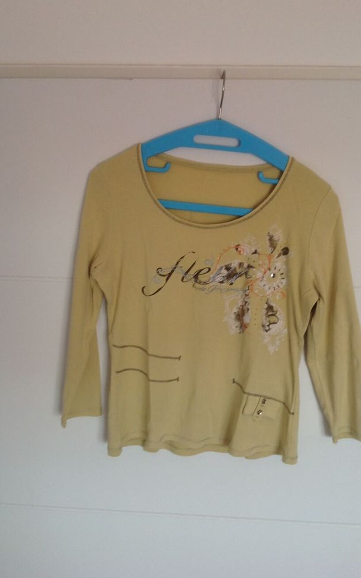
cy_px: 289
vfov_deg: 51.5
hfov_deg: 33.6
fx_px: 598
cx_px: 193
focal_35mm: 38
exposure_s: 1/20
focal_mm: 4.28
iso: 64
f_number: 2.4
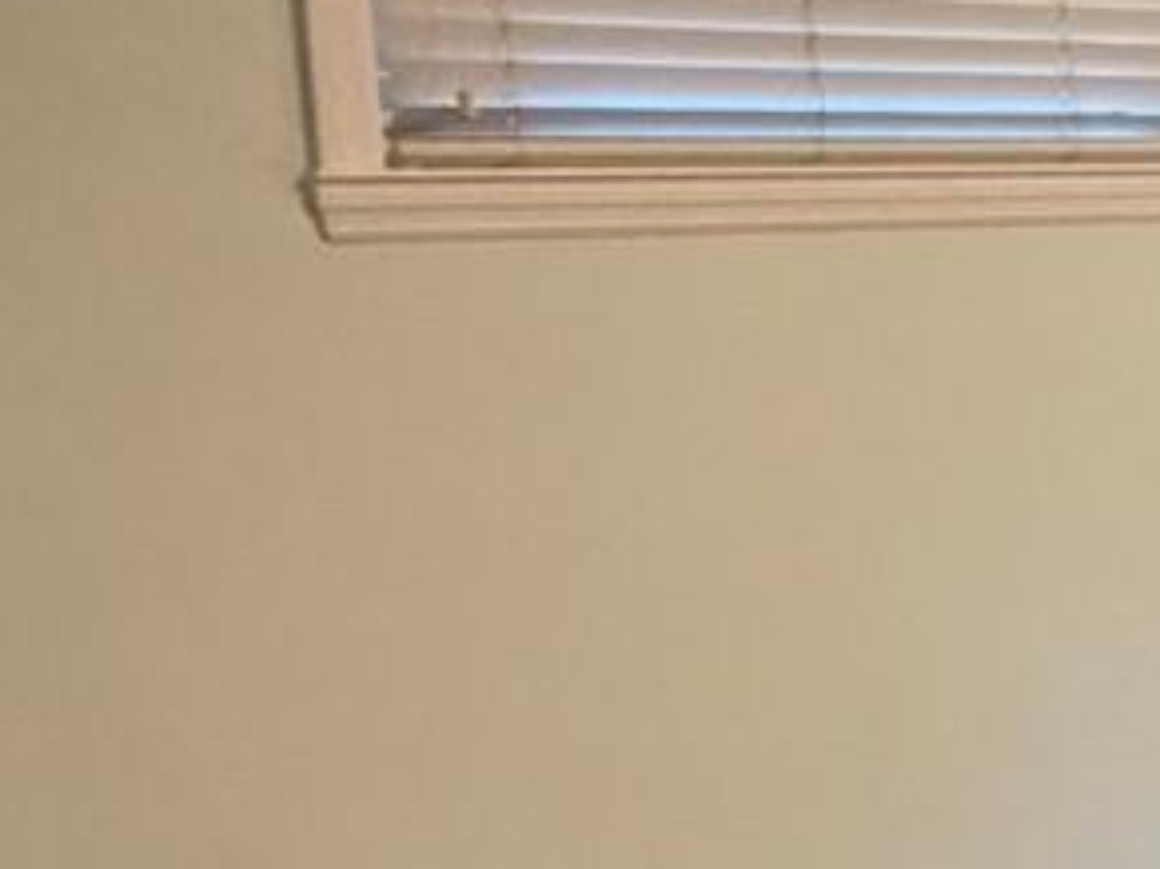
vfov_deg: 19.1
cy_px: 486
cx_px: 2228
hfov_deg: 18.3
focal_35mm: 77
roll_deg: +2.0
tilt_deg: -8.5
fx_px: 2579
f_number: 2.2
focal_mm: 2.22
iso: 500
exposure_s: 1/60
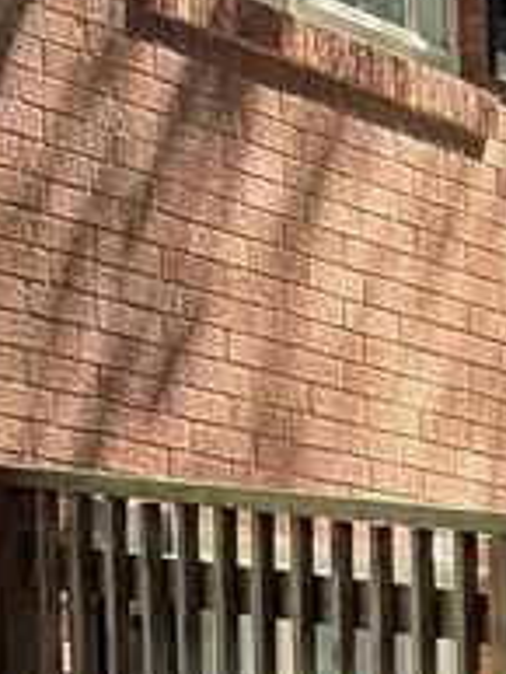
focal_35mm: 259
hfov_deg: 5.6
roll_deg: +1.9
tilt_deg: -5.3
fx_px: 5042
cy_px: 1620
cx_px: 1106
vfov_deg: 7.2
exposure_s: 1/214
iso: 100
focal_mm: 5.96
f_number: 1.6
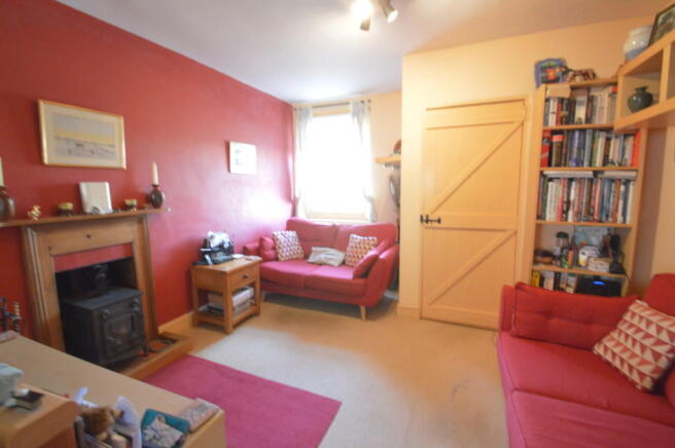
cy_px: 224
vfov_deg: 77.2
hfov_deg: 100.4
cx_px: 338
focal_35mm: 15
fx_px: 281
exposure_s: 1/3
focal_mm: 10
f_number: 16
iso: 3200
____
Exercise brief: Would you please transcribe the listing in full, exactly, while omitting the images?

Exercise answer:
cy_px: 289
vfov_deg: 51.5
hfov_deg: 33.6
fx_px: 598
cx_px: 193
focal_35mm: 38
exposure_s: 1/20
focal_mm: 4.28
iso: 64
f_number: 2.4
vfov_deg: 19.1
cy_px: 486
cx_px: 2228
hfov_deg: 18.3
focal_35mm: 77
roll_deg: +2.0
tilt_deg: -8.5
fx_px: 2579
f_number: 2.2
focal_mm: 2.22
iso: 500
exposure_s: 1/60
focal_35mm: 259
hfov_deg: 5.6
roll_deg: +1.9
tilt_deg: -5.3
fx_px: 5042
cy_px: 1620
cx_px: 1106
vfov_deg: 7.2
exposure_s: 1/214
iso: 100
focal_mm: 5.96
f_number: 1.6
cy_px: 224
vfov_deg: 77.2
hfov_deg: 100.4
cx_px: 338
focal_35mm: 15
fx_px: 281
exposure_s: 1/3
focal_mm: 10
f_number: 16
iso: 3200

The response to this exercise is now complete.